» What the task asks
The answer must consist of each line below that holds the word "linecap", copied as it stands.

» Source records
§ §

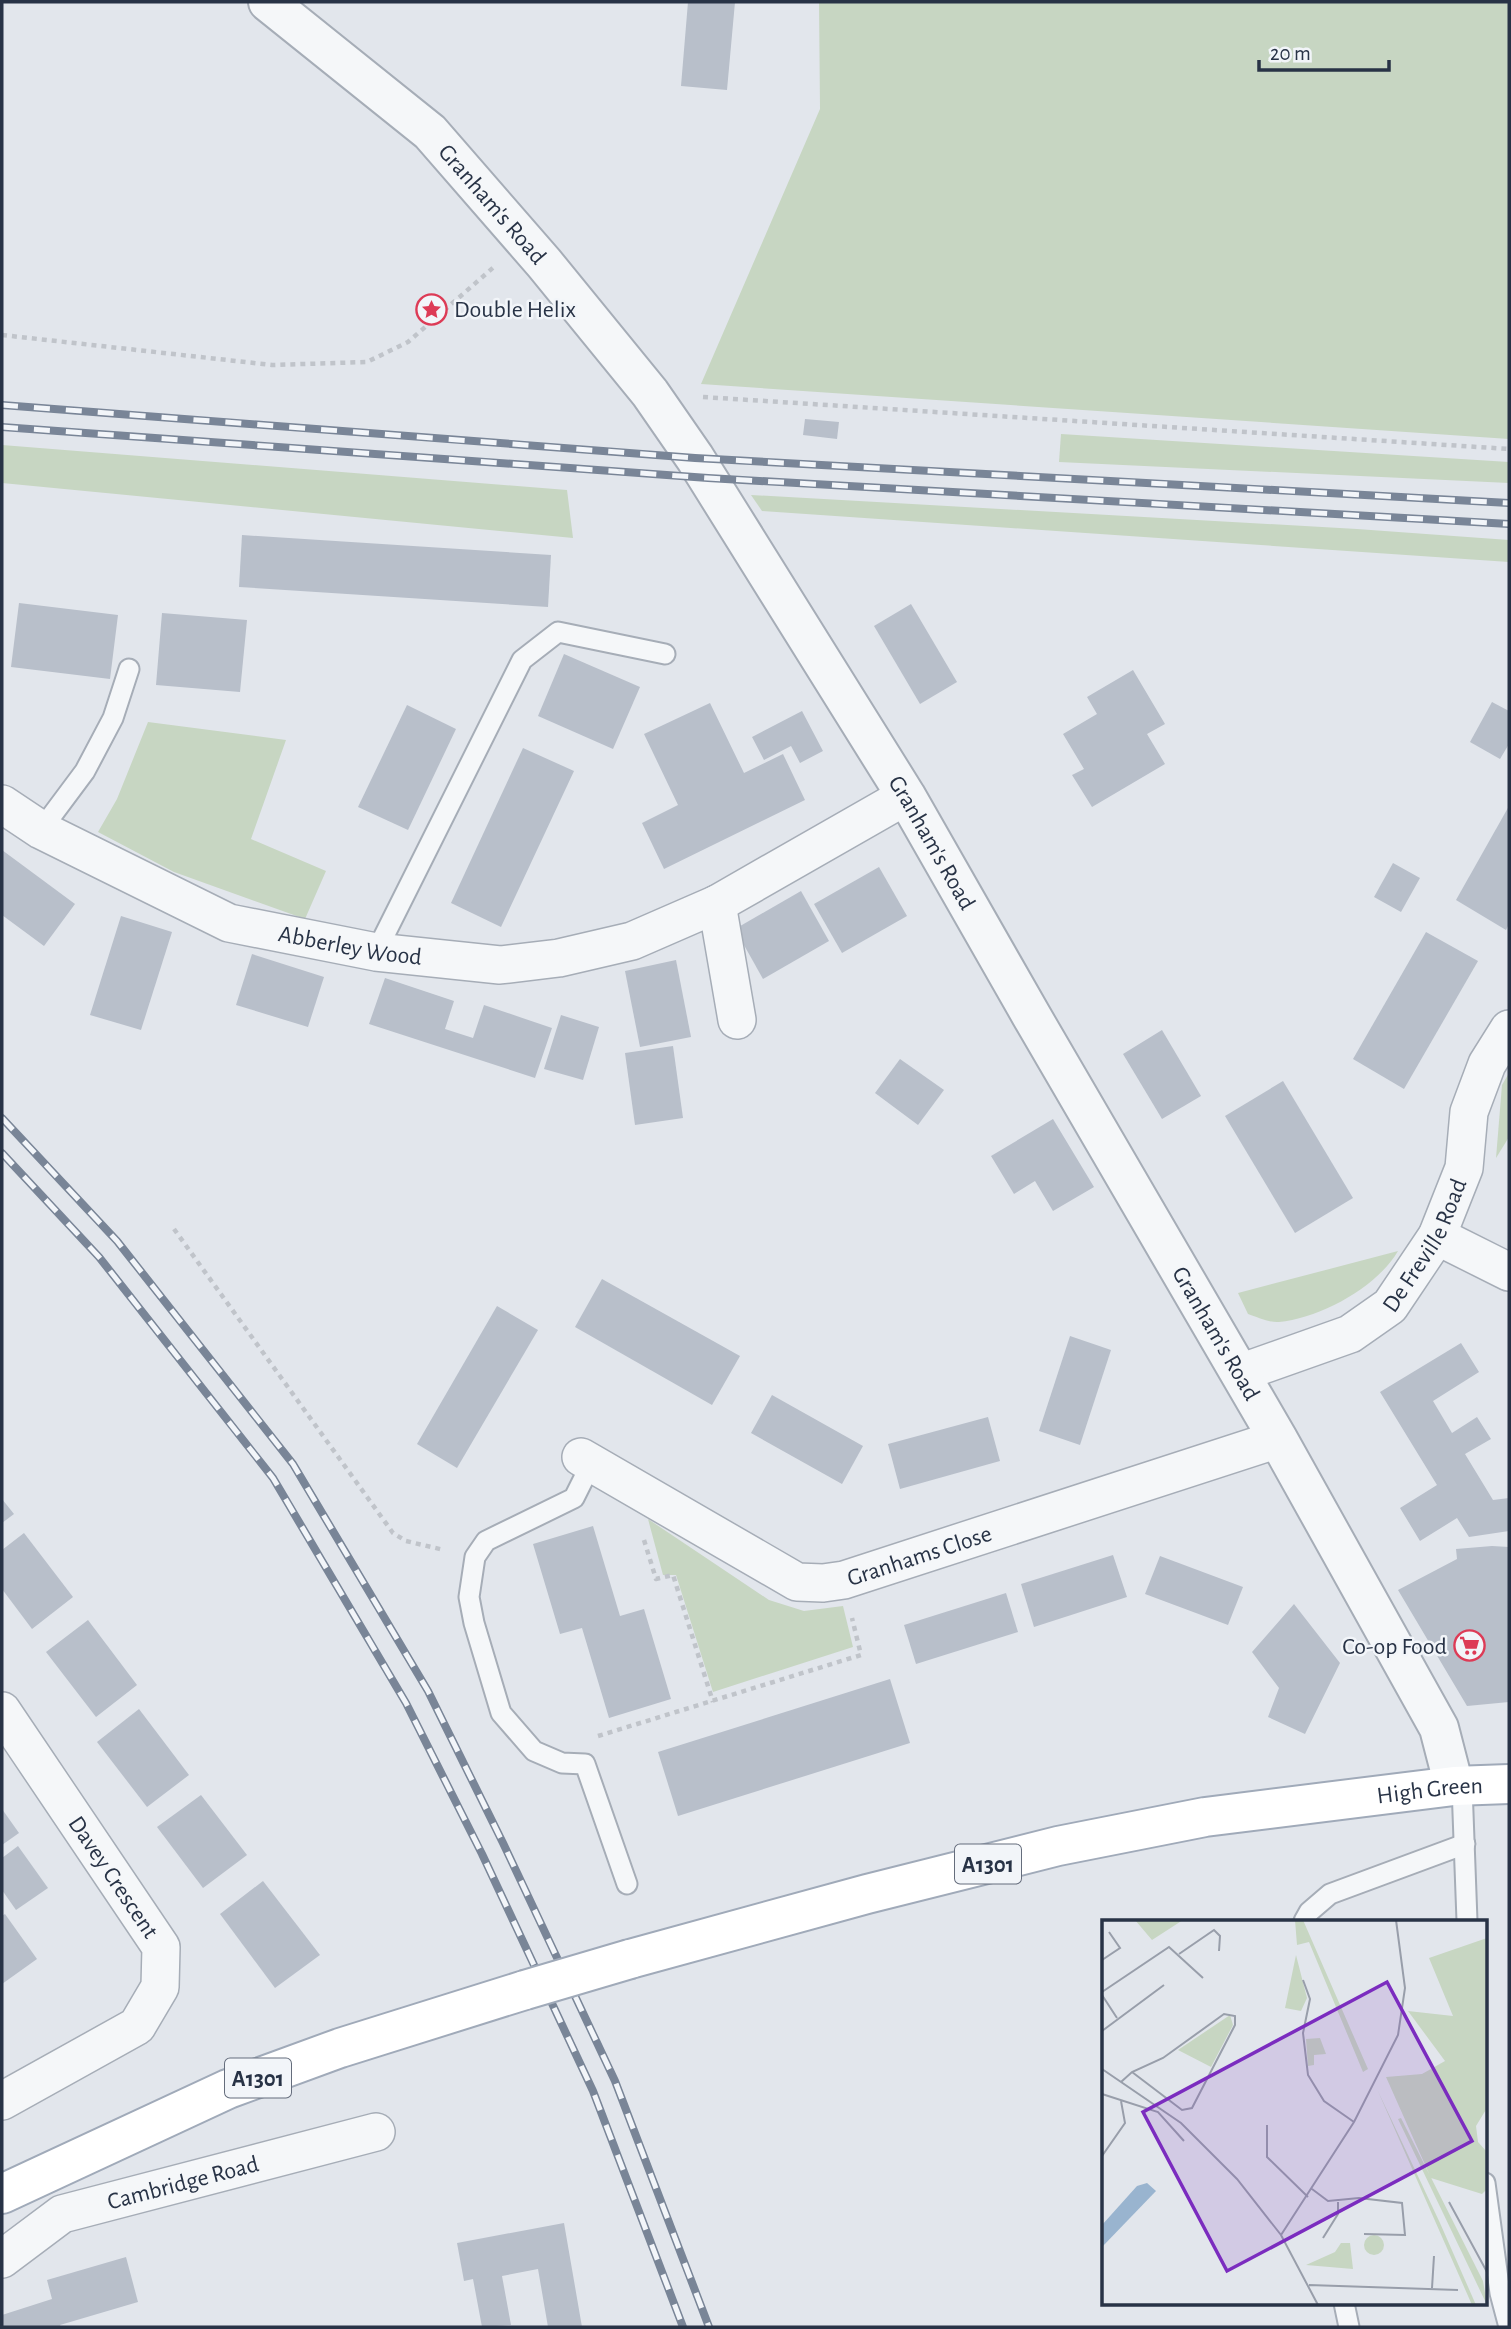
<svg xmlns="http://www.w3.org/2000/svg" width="1511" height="2329" font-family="'Alegreya Sans',sans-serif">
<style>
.green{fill:#c7d6c2}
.building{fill:#b8bfca}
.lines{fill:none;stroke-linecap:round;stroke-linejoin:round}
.service-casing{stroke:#a6adb7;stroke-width:23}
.minor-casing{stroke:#a6adb7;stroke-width:40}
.tertiary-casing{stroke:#a6adb7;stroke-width:42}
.primary-casing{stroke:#a0aab9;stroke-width:42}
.path{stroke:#c0c4ca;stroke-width:4.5;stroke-dasharray:5 5;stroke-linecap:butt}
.service{stroke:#f5f7f9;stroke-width:19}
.minor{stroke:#f5f7f9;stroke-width:37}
.tertiary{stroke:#f5f7f9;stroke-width:38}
.primary{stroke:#fff;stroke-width:38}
.rail-casing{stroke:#798597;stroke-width:8}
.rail{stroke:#f2f5f9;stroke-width:5;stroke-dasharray:16;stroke-linecap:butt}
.primary-bridge-casing{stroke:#a0aab9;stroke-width:42;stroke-linecap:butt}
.primary-bridge{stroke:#fff;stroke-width:38}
.labels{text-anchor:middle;stroke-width:5;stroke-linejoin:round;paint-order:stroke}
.shield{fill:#f2f5f9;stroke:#656d7c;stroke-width:2}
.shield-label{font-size:23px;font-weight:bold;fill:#283346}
.street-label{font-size:24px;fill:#283346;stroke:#f2f5f9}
.poi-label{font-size:24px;fill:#283346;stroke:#f2f5f9;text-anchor:start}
.inset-road{fill:none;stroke:#989eaa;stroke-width:2}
.view{fill:#7b2cbf;fill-opacity:0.15;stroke:#7b2cbf;stroke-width:3.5}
.inset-edge{fill:none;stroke:#283346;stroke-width:3.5}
</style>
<rect width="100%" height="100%" fill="#e2e6ec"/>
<!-- green -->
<g class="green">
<path d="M819 2H1509V439L701 384 820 109Z"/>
<path d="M1061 434 1509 462V483L1059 462Z"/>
<path d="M2 445 567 490 573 538 2 483Z"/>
<path d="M751 495 1357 529 1509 540V562L762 511Z"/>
<path d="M148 722 286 740 251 839 326 871 305 919 174 872 98 832 117 799Z"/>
<path d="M1509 1073V1137L1496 1158 1502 1085Z"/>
<path d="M1398 1251C1377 1287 1321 1318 1279 1322 1270 1323 1257 1317 1248 1314L1238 1293Z"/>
<path d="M648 1519 769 1600 804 1611 843 1606 853 1647 713 1692 676 1575H663Z"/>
</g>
<!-- building -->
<g class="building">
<path d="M688 2H735L727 90 681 86Z"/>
<path d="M805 419 839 422 837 439 803 435Z"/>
<path d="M242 535 551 555 548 607 239 587Z"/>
<path d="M19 603 118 615 110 679 11 667Z"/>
<path d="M911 604 957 682 920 704 874 626Z"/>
<path d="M162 613 247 620 240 692 156 685Z"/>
<path d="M564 654 640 687 613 749 538 716Z"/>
<path d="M1133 670 1165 724 1147 734 1165 764 1092 807 1072 775 1084 769 1063 734 1097 714 1087 697Z"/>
<path d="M1492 702 1509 711V744L1500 759 1470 742Z"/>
<path d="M710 703 744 773 783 754 805 800 664 869 642 823 678 805 644 734Z"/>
<path d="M407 705 456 729 408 830 358 807Z"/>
<path d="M802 711 823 751 800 763 791 746 764 760 752 737Z"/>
<path d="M523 748 574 771 501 927 451 903Z"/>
<path d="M1509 806V924L1506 930 1456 900Z"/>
<path d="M2 850 75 904 44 946 2 915Z"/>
<path d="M1393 863 1420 878 1401 912 1374 897Z"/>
<path d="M879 867 907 916 842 953 814 904Z"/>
<path d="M801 891 829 941 763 979 735 929Z"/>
<path d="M121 916 172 932 141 1030 90 1015Z"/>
<path d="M1426 932 1478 961 1404 1089 1353 1059Z"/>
<path d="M252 954 324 977 308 1027 236 1005Z"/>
<path d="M676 960 691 1037 640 1047 625 971Z"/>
<path d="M385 978 454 1001 445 1029 473 1038 484 1005 552 1028 535 1078 369 1024Z"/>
<path d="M561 1015 599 1027 583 1080 544 1069Z"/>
<path d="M1162 1030 1201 1096 1162 1119 1123 1054Z"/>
<path d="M673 1046 683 1118 635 1125 625 1053Z"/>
<path d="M900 1059 944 1090 918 1125 875 1093Z"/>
<path d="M1283 1081 1353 1198 1295 1233 1225 1116Z"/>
<path d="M1053 1119 1094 1187 1053 1211 1035 1181 1014 1194 991 1156Z"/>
<path d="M602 1279 740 1356 712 1405 575 1327Z"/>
<path d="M497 1306 538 1330 457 1468 417 1444Z"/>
<path d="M1070 1336 1111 1350 1080 1445 1039 1431Z"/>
<path d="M1461 1343 1479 1372 1433 1401 1452 1433 1477 1417 1491 1439 1465 1454 1493 1500 1509 1498V1531L1469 1537 1457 1518 1420 1541 1400 1508 1437 1485 1380 1392Z"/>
<path d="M772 1395 863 1446 842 1484 751 1433Z"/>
<path d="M988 1417 1000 1461 900 1489 888 1444Z"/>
<path d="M2 1499 14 1514 2 1523Z"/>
<path d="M593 1526 620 1616 644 1609 671 1699 609 1718 582 1628 560 1634 533 1544Z"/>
<path d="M24 1533 73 1597 32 1629 2 1589V1550Z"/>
<path d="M1492 1546 1509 1547V1702L1467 1706 1398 1590 1457 1559 1456 1549Z"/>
<path d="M1113 1555 1127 1597 1034 1627 1021 1584Z"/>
<path d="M1160 1556 1243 1587 1228 1625 1145 1594Z"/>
<path d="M1006 1593 1018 1632 916 1664 904 1625Z"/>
<path d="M1294 1604 1340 1663 1305 1734 1268 1717 1279 1688 1252 1652Z"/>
<path d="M88 1620 137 1685 96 1717 46 1652Z"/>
<path d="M890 1679 910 1743 678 1816 658 1752Z"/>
<path d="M139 1709 189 1775 147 1807 97 1742Z"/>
<path d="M201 1795 247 1855 203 1888 157 1827Z"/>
<path d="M2 1809 19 1833 2 1845Z"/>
<path d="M18 1846 48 1888 16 1910 2 1890V1858Z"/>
<path d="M263 1881 320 1955 275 1988 220 1914Z"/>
<path d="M5 1914 37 1959 2 1984V1916Z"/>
<path d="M564 2223 582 2327H548L538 2269 502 2276 511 2325 482 2327 473 2279 464 2281 457 2243Z"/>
<path d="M126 2257 138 2302 60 2325 61 2327H2V2315L52 2299 47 2280Z"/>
</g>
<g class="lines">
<defs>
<g id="service">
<path d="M41 830 85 771 113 718 129 669"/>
<path d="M376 952 522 660 558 632 665 654"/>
<path d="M591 1464 574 1498 486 1541 475 1557 469 1597 474 1623 501 1713 534 1751 562 1763 585 1764 627 1884"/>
<path d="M1462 1786 1467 1921"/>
<path d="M1304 1921 1309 1912 1330 1894 1465 1844"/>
<path d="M1485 2183 1500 2293 1509 2327"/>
<path d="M1344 2303 1349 2327"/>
</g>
<g id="minor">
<path id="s1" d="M2 804 41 830 229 923 376 952 500 965 559 958 632 941 717 904 906 796"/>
<path d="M717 904 737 1020"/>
<path d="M1437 1236 1509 1272"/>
<path id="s2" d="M1240 1373 1350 1334 1390 1306 1437 1236 1464 1168 1469 1112 1487 1064 1509 1029"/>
<path id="s3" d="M581 1457 797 1582 823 1583 844 1580 1278 1439"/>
<path id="s4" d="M2 1711 161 1947 160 1987 137 2026 2 2101"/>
<path id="s5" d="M2 2259 62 2214 376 2132"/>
</g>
<g id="tertiary">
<path id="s6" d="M268 2 430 132 544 263 650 393 695 458 906 796 1031 1015 1278 1439 1439 1728 1454 1786"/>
</g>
<g id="primary">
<path id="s7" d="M630 1959 867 1894 1058 1846 1205 1817 1454 1786 1509 1784"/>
<path d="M2 2194 228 2089 340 2048 525 1990"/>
</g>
</defs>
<!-- service casing -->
<use href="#service" class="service-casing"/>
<!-- minor casing -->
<use href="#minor" class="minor-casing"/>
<!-- tertiary casing -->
<use href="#tertiary" class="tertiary-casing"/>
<!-- primary casing -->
<use href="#primary" class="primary-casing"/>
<!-- path -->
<g class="path">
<path d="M2 335 272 365 367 362 408 342 495 266"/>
<path d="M703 397 1509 449"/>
<path d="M174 1229 393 1533 406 1541 444 1550"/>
<path d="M644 1540 656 1579 673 1575 713 1702"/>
<path d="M598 1736 861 1655 852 1618"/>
</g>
<!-- service -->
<use href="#service" class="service"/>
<!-- minor -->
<use href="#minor" class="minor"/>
<!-- tertiary -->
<use href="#tertiary" class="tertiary"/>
<!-- primary -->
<use href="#primary" class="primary"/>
<defs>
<g id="rail">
<path d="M2 405 695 458 1509 503"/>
<path d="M2 427 708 478 1509 524"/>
<path d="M2 1118 117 1241 293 1464 428 1691 503 1843 615 2081 709 2327"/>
<path d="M2 1153 99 1257 273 1478 406 1703 482 1854 593 2091 683 2327"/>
</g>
</defs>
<!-- rail casing -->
<use href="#rail" class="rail-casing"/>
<!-- rail -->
<use href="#rail" class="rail"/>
<defs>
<path id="primary-bridge" d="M525 1990 630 1959"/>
</defs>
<!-- primary-bridge casing -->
<use href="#primary-bridge" class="primary-bridge-casing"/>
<!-- primary-bridge -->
<use href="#primary-bridge" class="primary-bridge"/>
</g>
<!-- icons -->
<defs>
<symbol id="sight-ring" viewBox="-11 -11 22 22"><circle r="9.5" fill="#f2f5f9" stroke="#dd3b56" stroke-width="1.5"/><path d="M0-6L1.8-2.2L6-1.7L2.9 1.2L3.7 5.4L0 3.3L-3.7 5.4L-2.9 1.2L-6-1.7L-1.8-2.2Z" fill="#dd3b56"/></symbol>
<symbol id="supermarket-ring" viewBox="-11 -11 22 22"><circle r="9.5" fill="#f2f5f9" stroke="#dd3b56" stroke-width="1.5"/><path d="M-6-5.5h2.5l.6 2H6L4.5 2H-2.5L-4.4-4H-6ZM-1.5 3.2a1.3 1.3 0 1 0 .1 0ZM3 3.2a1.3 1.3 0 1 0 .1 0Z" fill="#dd3b56"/></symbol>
</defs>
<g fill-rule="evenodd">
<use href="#sight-ring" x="414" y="292" width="35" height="35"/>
<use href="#supermarket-ring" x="1452" y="1628" width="35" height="35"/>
</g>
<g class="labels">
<!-- shield labels -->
<g class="shield">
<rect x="955" y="1844.5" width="66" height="39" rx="5"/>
<rect x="225" y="2058.5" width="66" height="39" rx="5"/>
</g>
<g class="shield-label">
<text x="988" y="1872">A1301</text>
<text x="258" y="2086">A1301</text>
</g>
<!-- street labels -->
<g class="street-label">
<text dy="8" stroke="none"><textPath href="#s6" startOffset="303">Granham's Road</textPath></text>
<text dy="8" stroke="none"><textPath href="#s6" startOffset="1080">Granham's Road</textPath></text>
<text dy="8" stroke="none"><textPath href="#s1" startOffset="380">Abberley Wood</textPath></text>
<text dy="8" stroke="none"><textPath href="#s2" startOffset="236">De Freville Road</textPath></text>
<text dy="8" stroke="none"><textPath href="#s6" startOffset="1647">Granham's Road</textPath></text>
<text dy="8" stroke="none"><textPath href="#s3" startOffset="376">Granhams Close</textPath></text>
<text dy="8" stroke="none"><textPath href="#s7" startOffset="819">High Green</textPath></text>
<text dy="8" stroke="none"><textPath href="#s4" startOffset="200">Davey Crescent</textPath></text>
<text dy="8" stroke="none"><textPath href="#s5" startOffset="200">Cambridge Road</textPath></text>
</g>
<!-- poi labels -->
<g class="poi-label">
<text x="454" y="317">Double Helix</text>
<text x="1447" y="1654" text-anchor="end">Co-op Food</text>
</g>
</g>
<!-- overview -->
<g transform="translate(1102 1920)">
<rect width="385" height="385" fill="#e2e6ec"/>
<path d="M33 0H81L50 20ZM193 0H201L266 149 261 152 207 22 195 25ZM385 18V188L374 206 376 222 385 232V269L380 274 329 258 284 157 320 154 343 141 306 91 351 96 327 38ZM194 35 205 78 199 91 183 88ZM128 95 131 105 109 147 76 130ZM218 118 224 134 212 135V145L206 146 204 119ZM275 169 338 303 374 385H370ZM299 198 381 361 385 385 296 199ZM262 325a10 10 0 1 1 20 0a10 10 0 1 1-20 0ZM239 323H248L251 349 204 345 233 332Z" fill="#c7d6c2"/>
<path d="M45 263 54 271 0 327V305L35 266Z" fill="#99b4cf"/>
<path class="inset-road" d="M77 34 112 10 118 16 117 31M0 40 18 28 7 12M201 60 208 79 201 113 206 155 222 181 252 202M0 72 67 27 101 58M0 75 15 98M0 111 62 65M0 149 79 203 135 259 179 315 216 385M19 162 30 152 61 138 122 94 133 96V105L90 188 80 190 30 152M0 174 56 192 82 221M165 205V237L206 277M0 236 23 203 19 181M210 269 226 281 257 278 300 283 303 315 262 314M347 282 385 352M179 315 252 202 296 115 303 68 294 0M221 318 236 294V282M207 365 356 370M330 368 332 336"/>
<path class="view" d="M285 62 370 221 125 351 41 192Z"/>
<rect width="385" height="385" class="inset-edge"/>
</g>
<!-- border -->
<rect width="1511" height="2329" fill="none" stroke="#283346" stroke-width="7"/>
<!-- scale -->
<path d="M1259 60v10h130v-10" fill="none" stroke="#283346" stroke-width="3.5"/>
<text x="1270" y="60" font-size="21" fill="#283346" stroke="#f2f5f9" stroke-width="5" paint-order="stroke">20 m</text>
</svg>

§ §

» Output for this exercise
.lines{fill:none;stroke-linecap:round;stroke-linejoin:round}
.path{stroke:#c0c4ca;stroke-width:4.5;stroke-dasharray:5 5;stroke-linecap:butt}
.rail{stroke:#f2f5f9;stroke-width:5;stroke-dasharray:16;stroke-linecap:butt}
.primary-bridge-casing{stroke:#a0aab9;stroke-width:42;stroke-linecap:butt}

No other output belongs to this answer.